Data extracted from a collection:
========================
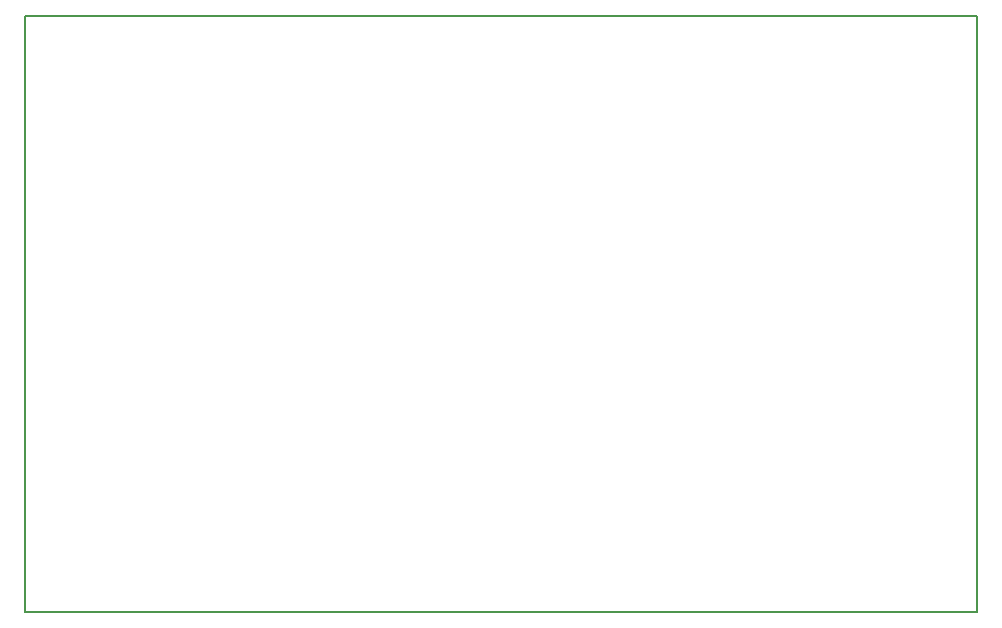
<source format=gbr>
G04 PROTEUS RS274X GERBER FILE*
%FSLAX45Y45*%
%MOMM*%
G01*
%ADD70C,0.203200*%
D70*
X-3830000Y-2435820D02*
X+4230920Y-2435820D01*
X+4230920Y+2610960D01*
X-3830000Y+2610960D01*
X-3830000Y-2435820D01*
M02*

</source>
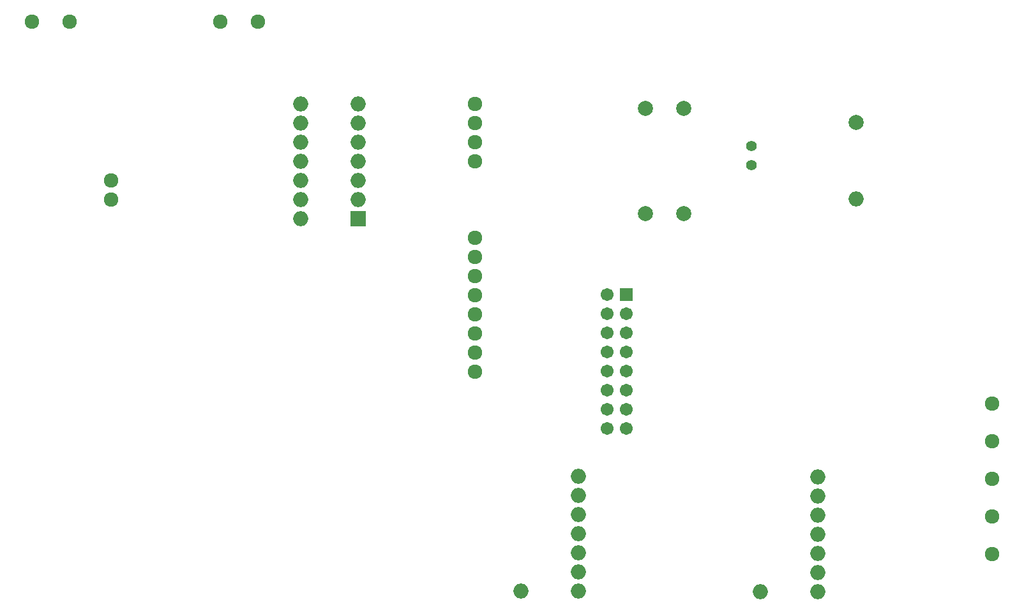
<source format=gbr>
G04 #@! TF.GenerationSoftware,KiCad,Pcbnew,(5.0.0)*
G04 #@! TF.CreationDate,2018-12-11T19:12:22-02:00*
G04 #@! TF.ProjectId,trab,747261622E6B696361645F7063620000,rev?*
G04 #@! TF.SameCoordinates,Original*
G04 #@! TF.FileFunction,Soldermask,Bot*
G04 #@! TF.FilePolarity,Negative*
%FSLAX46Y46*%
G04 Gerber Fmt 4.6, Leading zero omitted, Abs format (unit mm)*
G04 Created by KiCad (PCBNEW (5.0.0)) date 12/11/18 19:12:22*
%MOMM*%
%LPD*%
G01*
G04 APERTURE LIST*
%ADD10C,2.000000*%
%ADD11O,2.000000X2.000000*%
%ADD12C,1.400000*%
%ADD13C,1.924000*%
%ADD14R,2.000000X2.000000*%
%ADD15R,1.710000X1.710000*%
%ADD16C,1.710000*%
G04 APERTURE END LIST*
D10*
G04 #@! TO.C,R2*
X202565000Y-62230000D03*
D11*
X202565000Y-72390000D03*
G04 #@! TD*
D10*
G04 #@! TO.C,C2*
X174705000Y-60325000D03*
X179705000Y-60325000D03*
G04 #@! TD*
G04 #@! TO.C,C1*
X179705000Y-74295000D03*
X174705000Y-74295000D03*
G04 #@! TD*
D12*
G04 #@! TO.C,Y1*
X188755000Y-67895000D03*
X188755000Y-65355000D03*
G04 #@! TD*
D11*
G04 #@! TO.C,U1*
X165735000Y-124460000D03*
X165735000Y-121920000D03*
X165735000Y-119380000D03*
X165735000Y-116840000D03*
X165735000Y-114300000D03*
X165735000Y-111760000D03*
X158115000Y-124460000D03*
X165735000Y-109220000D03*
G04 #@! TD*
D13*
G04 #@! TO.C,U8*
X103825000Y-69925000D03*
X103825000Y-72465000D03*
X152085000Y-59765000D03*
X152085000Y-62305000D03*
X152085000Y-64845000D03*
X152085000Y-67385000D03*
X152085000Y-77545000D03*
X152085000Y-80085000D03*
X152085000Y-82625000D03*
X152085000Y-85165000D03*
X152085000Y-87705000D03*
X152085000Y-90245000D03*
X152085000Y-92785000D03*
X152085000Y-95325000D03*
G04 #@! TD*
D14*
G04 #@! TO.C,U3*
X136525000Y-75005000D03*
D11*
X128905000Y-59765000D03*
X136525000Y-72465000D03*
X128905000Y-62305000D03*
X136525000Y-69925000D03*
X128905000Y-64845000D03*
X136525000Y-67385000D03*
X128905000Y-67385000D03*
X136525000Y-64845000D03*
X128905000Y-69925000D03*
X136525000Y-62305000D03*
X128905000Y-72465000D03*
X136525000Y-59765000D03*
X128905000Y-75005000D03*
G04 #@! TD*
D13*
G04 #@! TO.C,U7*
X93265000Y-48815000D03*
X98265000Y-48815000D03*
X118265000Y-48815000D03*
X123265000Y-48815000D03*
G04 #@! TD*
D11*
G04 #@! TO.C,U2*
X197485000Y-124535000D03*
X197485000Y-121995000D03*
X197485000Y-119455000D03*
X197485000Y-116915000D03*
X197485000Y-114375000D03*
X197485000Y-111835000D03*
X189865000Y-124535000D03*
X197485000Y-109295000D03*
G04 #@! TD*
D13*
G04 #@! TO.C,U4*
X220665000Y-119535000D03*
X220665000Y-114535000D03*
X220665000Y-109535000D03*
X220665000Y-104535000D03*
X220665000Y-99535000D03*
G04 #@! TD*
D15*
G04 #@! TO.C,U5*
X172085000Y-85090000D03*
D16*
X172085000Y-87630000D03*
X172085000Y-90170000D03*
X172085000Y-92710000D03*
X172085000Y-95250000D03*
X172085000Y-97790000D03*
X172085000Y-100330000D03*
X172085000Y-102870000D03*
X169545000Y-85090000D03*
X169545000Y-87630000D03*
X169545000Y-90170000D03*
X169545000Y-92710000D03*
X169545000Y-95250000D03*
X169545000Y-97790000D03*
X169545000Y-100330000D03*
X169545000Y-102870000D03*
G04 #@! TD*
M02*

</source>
========================
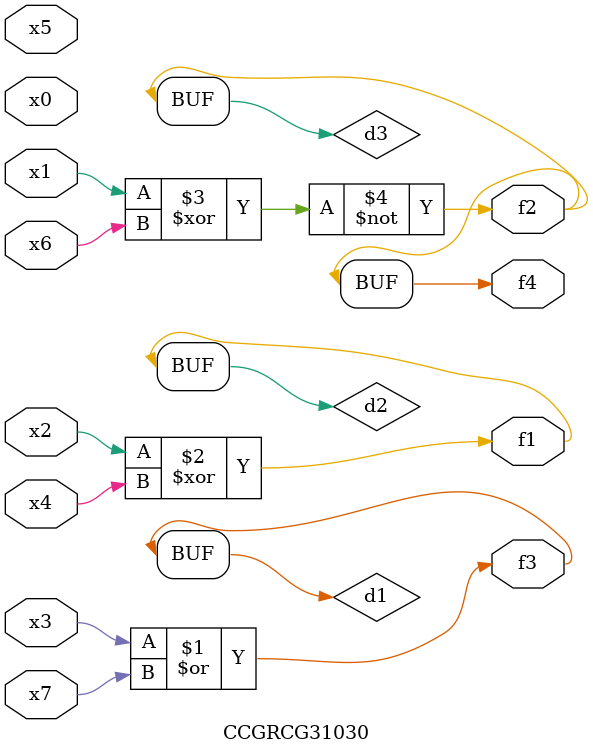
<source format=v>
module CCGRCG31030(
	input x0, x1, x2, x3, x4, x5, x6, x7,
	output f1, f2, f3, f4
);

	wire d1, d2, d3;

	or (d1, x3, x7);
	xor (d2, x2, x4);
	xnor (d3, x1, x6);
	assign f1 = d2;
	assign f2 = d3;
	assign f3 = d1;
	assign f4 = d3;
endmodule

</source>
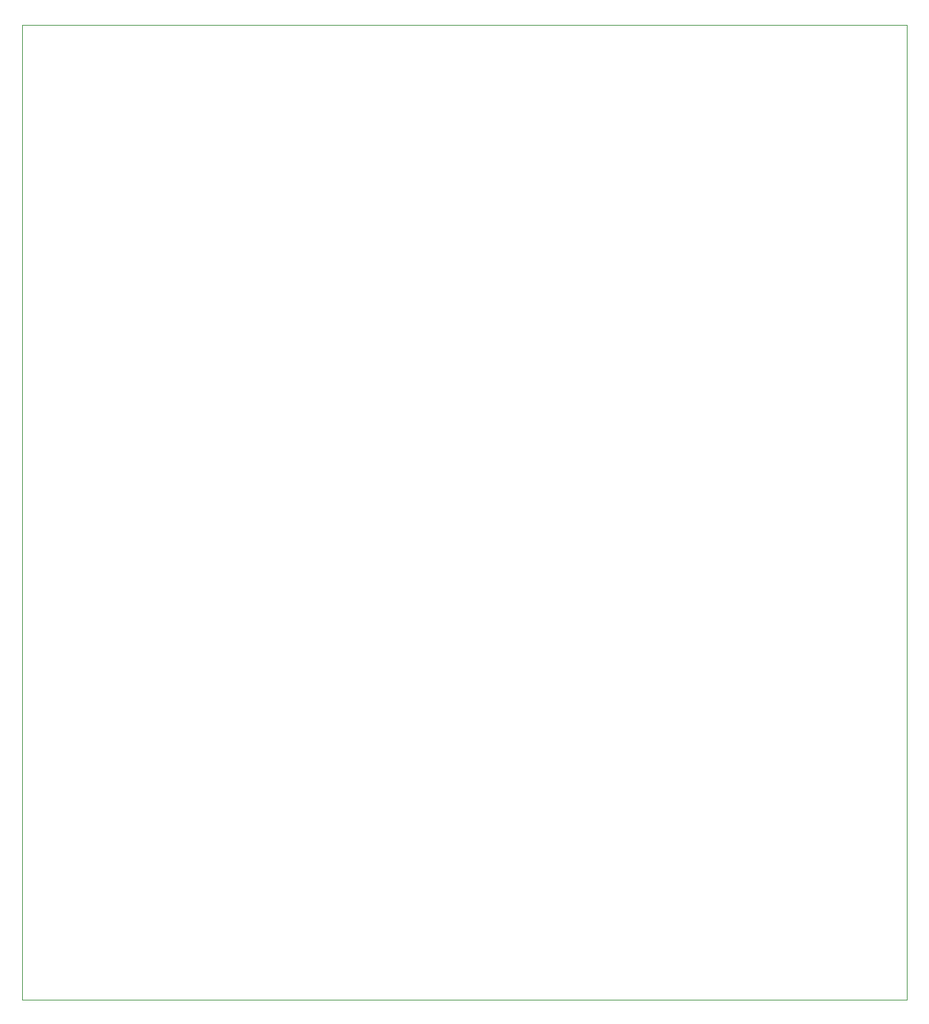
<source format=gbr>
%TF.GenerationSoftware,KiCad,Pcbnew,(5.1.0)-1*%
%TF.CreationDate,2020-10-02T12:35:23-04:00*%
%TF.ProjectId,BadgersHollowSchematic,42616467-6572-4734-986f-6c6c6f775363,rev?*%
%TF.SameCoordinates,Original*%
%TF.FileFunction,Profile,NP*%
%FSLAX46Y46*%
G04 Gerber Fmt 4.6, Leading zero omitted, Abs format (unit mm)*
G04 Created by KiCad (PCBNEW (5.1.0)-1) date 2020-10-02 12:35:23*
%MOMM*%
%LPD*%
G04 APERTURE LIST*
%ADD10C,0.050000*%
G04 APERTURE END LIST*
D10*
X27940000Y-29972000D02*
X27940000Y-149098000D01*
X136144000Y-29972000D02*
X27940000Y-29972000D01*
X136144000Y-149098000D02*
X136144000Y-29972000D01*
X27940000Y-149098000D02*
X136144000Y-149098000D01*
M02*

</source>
========================
#### Brief
Search the data for "Created". Copy each line that has it.

#### Exercise solution
G04 Created by KiCad (PCBNEW (5.0.0)) date 12/11/18 19:12:22*
G04 Created by KiCad (PCBNEW (5.1.0)-1) date 2020-10-02 12:35:23*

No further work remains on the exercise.